Adjustments for (almost) all of God’s creatures
RURAL SOLON– As you pull into the driveway of Jake and Helen Beck’s home, a pair of horses trot over to the fence to look you over.
It’s no surprise the equines are there. Horses have been a large part of Helen’s life, and now they make up most of her veterinary practice.
Helen Beck, DVM, provides veterinary care, primarily to horses. She’s also one of a growing number of animal chiropractors providing adjustments to traditional family pets such as dogs and cats, with the background and knowledge to care for almost any of God’s creatures, great or small.
A native of Cascade, the doctor attended Loras College in Dubuque for four years of biochemistry before embarking on four years of veterinary school at Iowa State University in Ames.
“I always knew I wanted to be a vet,” she said adding, “I’ve never wanted to be anything other than a vet.”
After graduating in 2008 with her doctorate in veterinary medicine, Dr. Beck worked in a private practice, as she said, “developing my skill set,” when she noticed animals who weren’t overtly lame, didn’t have an obvious injury, yet they didn’t look comfortable carrying themselves. “They just didn’t look right,” she said. “(As a vet), you look at your skill set and it’s like, what traditional medicine can we do to help this animal?” She was working with veterinarians trained in chiropractic, and said, “having that alternative, complementary aspect to it, I saw wonders in those animals.” Seeing positive results led Dr. Beck to take additional specialized training in animal chiropractic care.
“It’s becoming more mainstream,” Dr. Beck said. “They have a spine, just like we have a spine, they have the same type of pathology (as humans), the principles are all the same. You’re just trying to restore normal motility (ability of movement) of each vertebral joint. You’re trying to reduce muscle spasm, any type of edema.” The doctor said initially she had no idea how chiropractic care worked, “I just knew it worked for people.” As she progressed through the training, the science of chiropractic intrigued her.
The Veterinary Medical Association, she pointed out, is giving more and more consideration to chiropractic care, and is looking at ways to standardize the practice. “When I took the course work, it was both human chiropractors and veterinarians.” She said it was interesting having two different professions, and two different perspectives learning side-by-side. “But depending on what state you practice in, some states consider animal chiropractic a veterinary procedure so a non-veterinary chiropractor could not, legally, adjust. There’s still some gray area there.”

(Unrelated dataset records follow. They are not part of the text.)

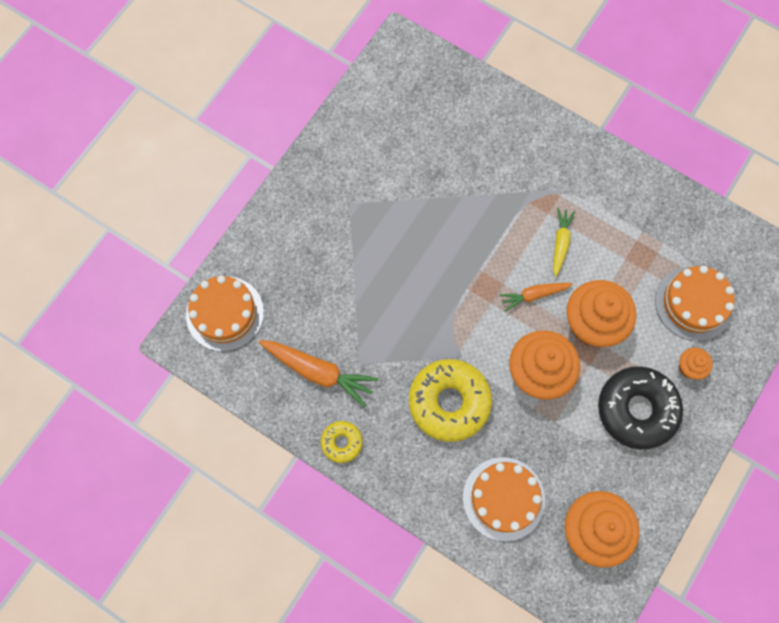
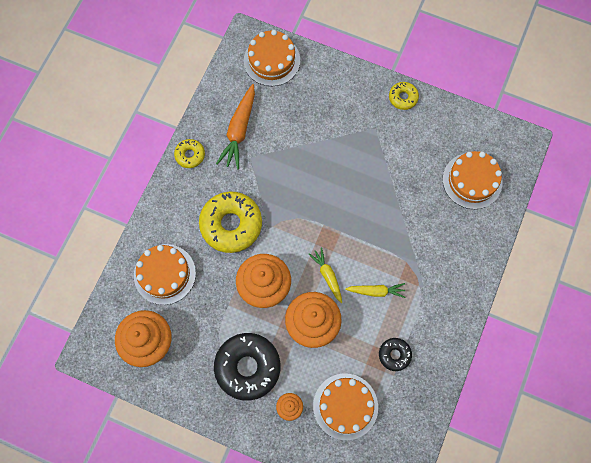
camera: 80 degrees right, 0 degrees up
orange carrot [499,283,573,312] -> yellow carrot [309,247,342,303]
none -> black donut [379,338,412,371]
none -> yellow donut [389,82,419,110]
none -> orange cake [443,151,503,209]

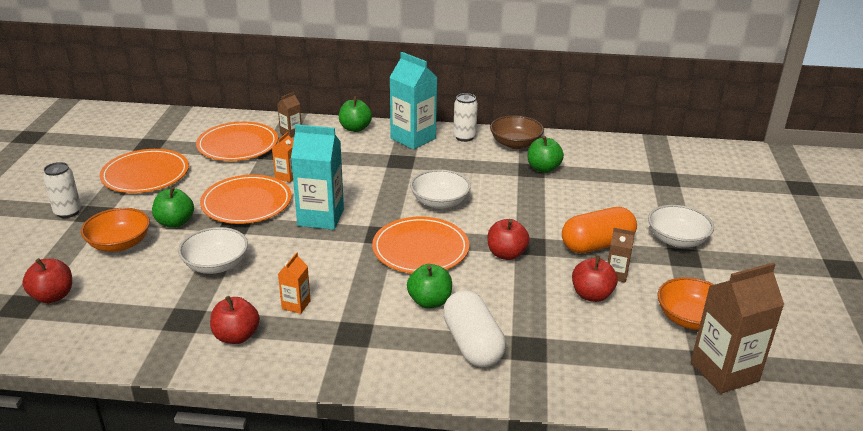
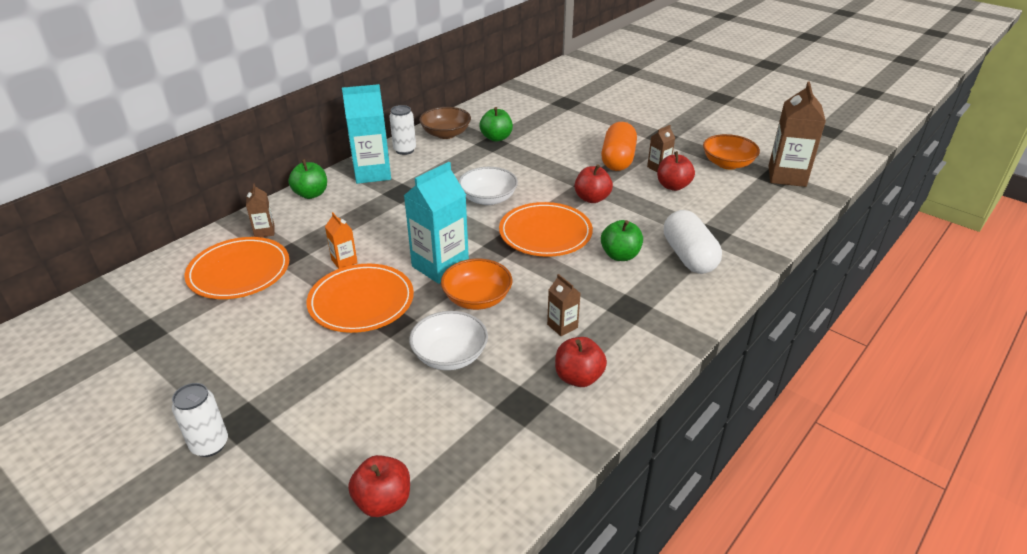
camera: 55 degrees left, 5 degrees up
orange bowl [81,208,150,252] -> orange bowl moved to [441,259,512,310]
orange plate [100,149,189,193] -> none
green apple [152,187,194,228] -> none
orange carton [278,252,311,314] -> brown carton [547,274,581,336]
white capsule [443,290,506,367] -> white capsule turned 60 degrees clockwise [664,210,722,274]
white bowl [648,205,714,248] -> none

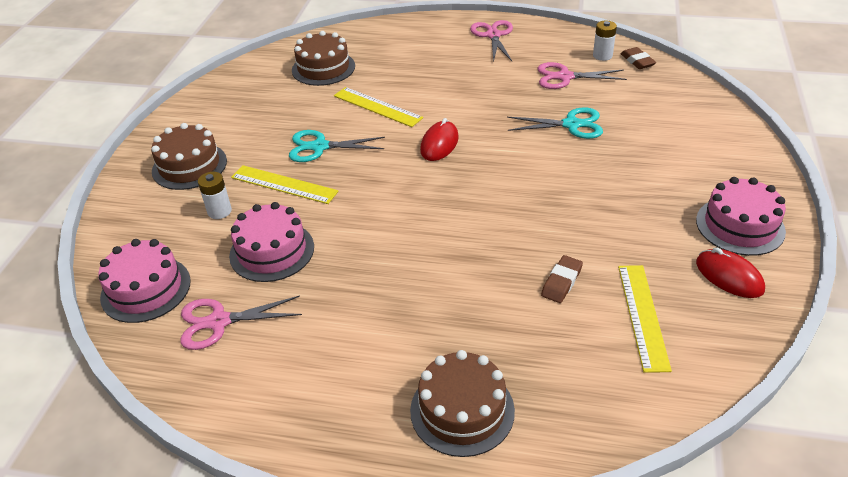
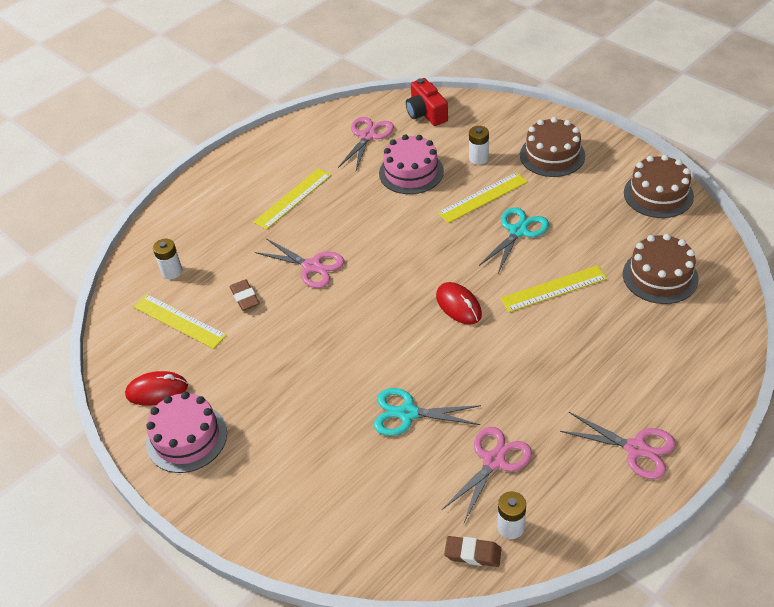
camera: 125 degrees right, 5 degrees up
pink cake [98,239,191,323] -> red camera [406,78,448,126]
brown cake [410,350,515,457] -> brown cake moved to [624,155,694,218]
turquoise scissors [507,108,603,139] -> turquoise scissors turned 60 degrees clockwise [374,388,481,436]
none -> white battery [153,239,183,279]
none -> yellow ruler [253,168,331,230]
none -> pink scissors [255,238,344,288]

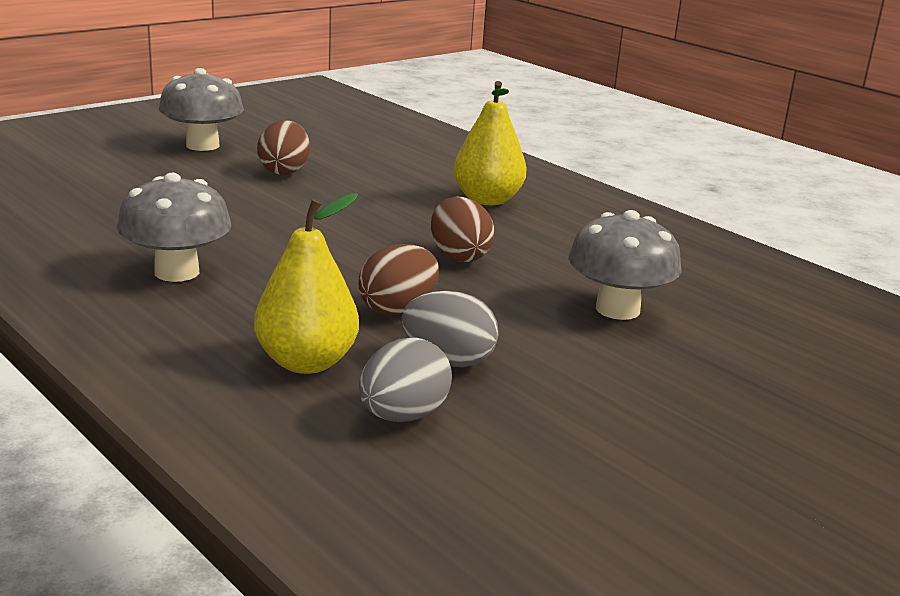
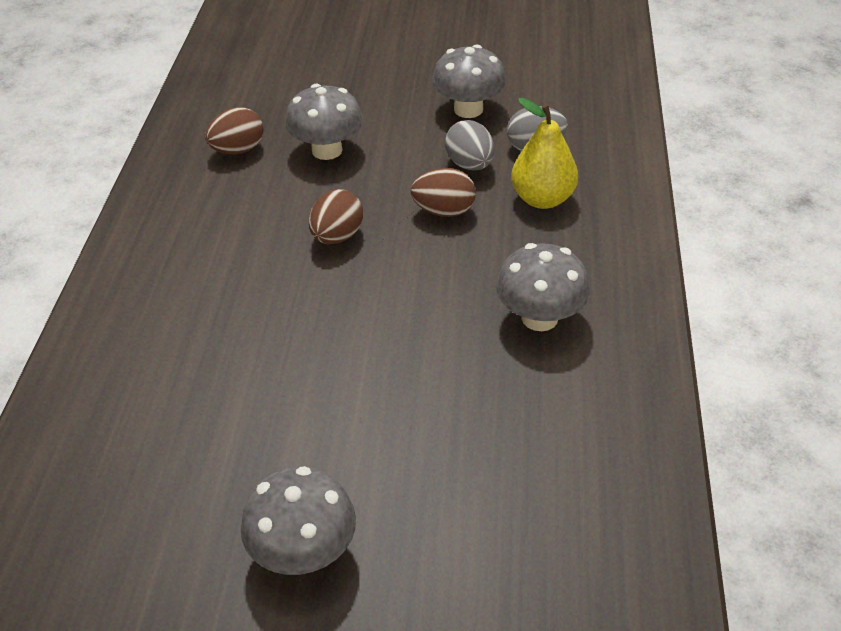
camera: 130 degrees left, 20 degrees up
brown egg [257,120,310,175] -> brown egg moved to [205,107,264,154]
yellow pear [453,81,527,205] -> none
none -> grey mushroom [432,45,506,118]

Dr. Beck knows of two other animal chiropractors in the corridor area. A web search turned up seven in Iowa certified by the American Veterinary Chiropractic Association, which includes both doctors of chiropractic and doctors of veterinary medicine.
She later took a position with the U.S. Department of Agriculture (USDA) in West Liberty before pursuing her own veterinary and chiropractic practice, Beck Equine & Chiropractic, which was established in August 2013.
“I’ve modeled my business to be more routine equine care. We debated as a family quite a bit as to whether I was going to do emergency services. Right now I’m doing the routine things, dentistry, vaccines, general wellness exams, and farrier consults, as opposed to being on-call 24-7-365.” Dentistry and chiropractic have quickly become the bulk of her practice.
“The beauty of dentistry is, especially doing a horse, you’ve got the client right there and you can show them a ‘before,’ and once you get the mouth open, they can see the sharp points, the pathology. They know it’s causing issues. You go in, you float them, you take care of the issues and you can show them an ‘after’ and they love it.” As with humans, preventative dental care can make a tremendous difference. “If you get on those horses at a young age, and correct any problems they have, it helps them throughout their life.” Some who scoff at dental care for horses point to horses living in the wild that have never known the feel of a veterinary file. “Horses in the wild don’t live to be 20, 25, 30 years old. The life expectancy for horses is getting so long, so this can really help them.”
Dr. Beck travels to her clients’ locations for a variety of reasons including, especially in the case of chiropractic visits, the comfort of the client’s animal being in their own familiar environment. She also relies heavily on the animal’s owner to help with diagnosing the problem along with her observations.
“What’s interesting in the veterinary world, you have people who are very astute to their animal’s habits, and they will notice the most minute changes, and they’re accurate in their observations. Then others won’t notice changes. You do the best you can.” On the chiropractic side, she said, many owners are attuned to the comfort of their animals, noticing if they are more reluctant to jump up into the car, or looking uncomfortable lying down, for example.
The Becks chose the Solon-Shueyville area to settle, and Dr. Beck started her practice after she left the USDA.
“This is something I’ve always wanted to do, and I really missed the client interaction, seeing patients, practicing medicine. I decided if I don’t try now, when am I going to?” The Becks knew they wanted to be located close to the corridor and have some land. “We absolutely love it here,” she said. Trails, the lake and the strong reputation of the Solon schools also drew them in, along with the ability to have horses. “I feel like we kind of found this place as a diamond in the rough.”